Abstract:
Objective As an important fish species for aquaculture, the growth and survival of hybrid snakehead (Channa maculata♀ × Channa argus♂) are greatly affected by low-temperature stress. This study aims to reveal the molecular mechanisms of cold response by analyzing the transcriptomic changes in the muscle tissue of hybrid snakehead under low-temperature stress, providing a theoretical basis for the breeding of cold-resistant varieties and healthy aquaculture.
Method Using muscle tissues of hybrid snakehead under normal temperature (control group) and low-temperature stress as materials, transcriptome sequencing and comparative analysis were conducted, transcription factors were predicted and identified, differentially expressed genes (DEGs) were screened, and some DEGs were validated by qRT-PCR.
Result When the water temperature dropped to 7 ℃, the hybrid snakehead exhibited loss of equilibrium. Transcriptome analysis identified a total of 1857 DEGs, of which 750 were upregulated and 1107 were downregulated. Transcription factor analysis identified a total of 126 transcription factors, among which C2H2, bHLH and bZIP were the relatively large transcription factor families. Expression of most genes of the bHLH family was upregulated, while the expression of TCF12 and MyoD1 was downregulated. GO and KEGG functional enrichment analyses indicated that these DEGs were significantly enriched in pathways such as the FOXO signaling pathway and actin cytoskeleton regulation. The expression of key cold stress-related genes (such as VEGF, B-AR, HSP90, Metrnl, and FOXO1) was significantly upregulated. Eleven DEGs were randomly selected for qPCR validation, and the results were highly consistent with the transcriptome data, indicating that the RNA-seq data were reliable.
Conclusion The expression of muscle growth-related transcription factors in hybrid snakehead is inhibited under low-temperature stress, suggesting that hybrid snakehead may cope with low-temperature stress by adjusting energy metabolism. In addition, hybrid snakehead may enhance cold resistance by regulating the expression of cold stress-related genes in muscle tissue (such as HSP90 and FOXO1), activating the FOXO signaling pathway, and engaging in physiological processes such as actin cytoskeleton remodeling. The research results provide an important reference for in-depth analysis of the low-temperature response mechanism of hybrid snakehead and for the breeding of cold-resistant varieties.

◆ Information supplied ◆
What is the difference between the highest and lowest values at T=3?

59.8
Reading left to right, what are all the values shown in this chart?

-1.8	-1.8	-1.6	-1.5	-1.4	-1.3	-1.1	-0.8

◆ Work request ◆
Set down the passage from the snakehead abstract word for word, starting with "Method Using muscle" and going on through "validated by qRT-PCR.".

◆ Solution ◆
Method Using muscle tissues of hybrid snakehead under normal temperature (control group) and low-temperature stress as materials, transcriptome sequencing and comparative analysis were conducted, transcription factors were predicted and identified, differentially expressed genes (DEGs) were screened, and some DEGs were validated by qRT-PCR.